ABSTRACT

The issue of history textbooks, (or rather social studies textbooks, to use Japanese postwar terminology) has been for the last three decades one of the major points (if not the major point) of political contention between Japan, its main neighbours (South Korea and China) and even, by proxy, the rest of the world (Western media have tended to take at face value Korean and Chinese attacks against Japanese textbooks, often without cross-checking them). 2 It has been argued that the textbooks were dissimulating all the crimes committed by the Japanese army and government during the Asia-Pacific War (1937–1945) and that a ferocious official censorship was blocking any dissenting view. However, the reality is less simple than generally assumed. To be more specific, there has been no permanent domination of nationalist or revisionist theses. Nor was there any unacceptable authoritarianism from an almighty Ministry of Education (Kim 2008). The textbooks are indeed quite problematic in many aspects, but a dispassionate scan of their contents (since 2006 partly accessible in English on the Internet) shows at least an admission of guilt, with some details on specific crimes – except in one textbook, by far the least used in schools. Whatever their limitations, they are (with one exception, again) much less nationalistic and one-sided than their counterparts in China and (more surprisingly) in democratic South Korea.
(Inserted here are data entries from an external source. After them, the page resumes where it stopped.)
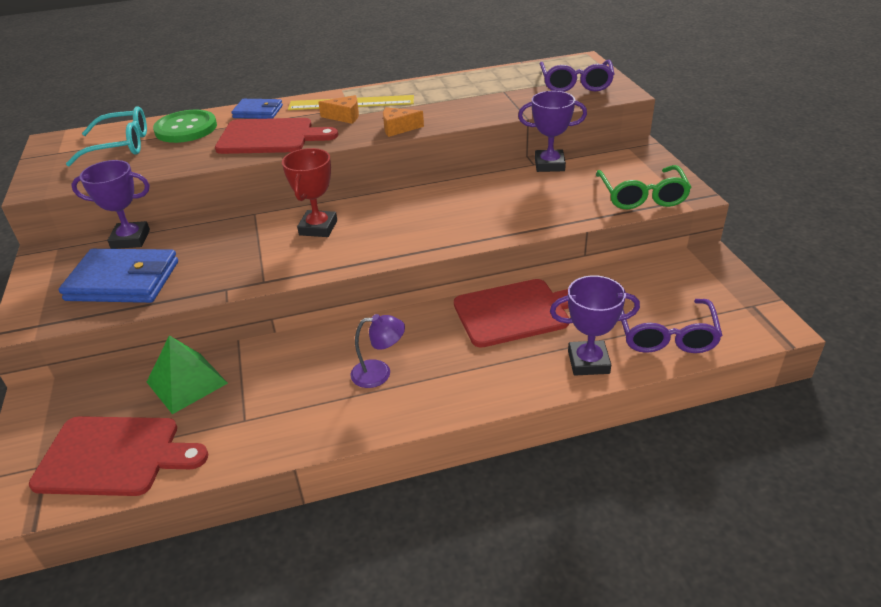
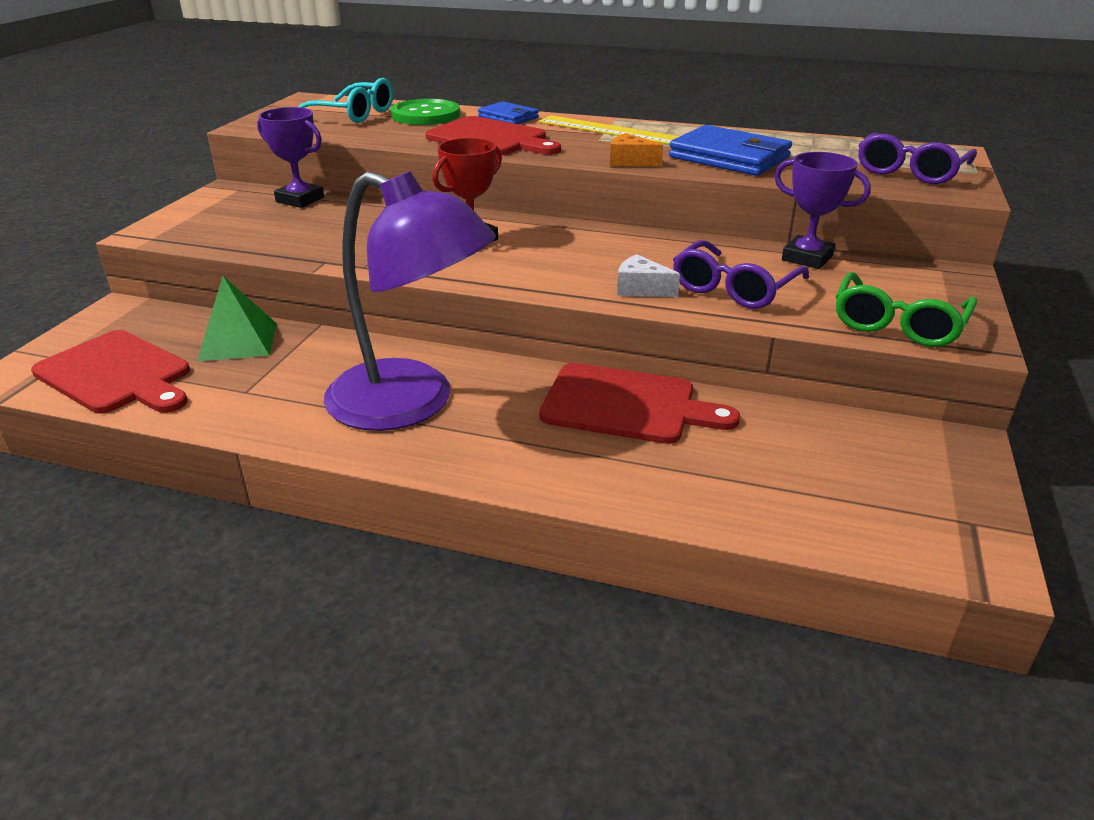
camera: 30 degrees right, 5 degrees down
(123, 281) = (253, 228): blue wallet -> blue wallet (729, 157)
(344, 117) = (587, 139): orange cheese -> none
(379, 373) = (411, 404): purple lamp -> purple lamp, size x2.49
(477, 226) = (641, 289): none -> white cheese
(588, 362) = (655, 490): purple trophy -> none
(665, 335) = (795, 504): purple glasses -> purple glasses (733, 288)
Furthermore, according to at least one study of 33 junior high school textbooks spanning the years 1950–2000, most narratives have by and large changed very little during that half-century (Dierkes 2005). 3 That does not concern the main object of our focus – the treatment of the Asia-Pacific War – but that could explain the feeling of surreality of many Japanese when they had to face the violent protests of neighbouring countries, triggered by supposed U-turns in textbook content.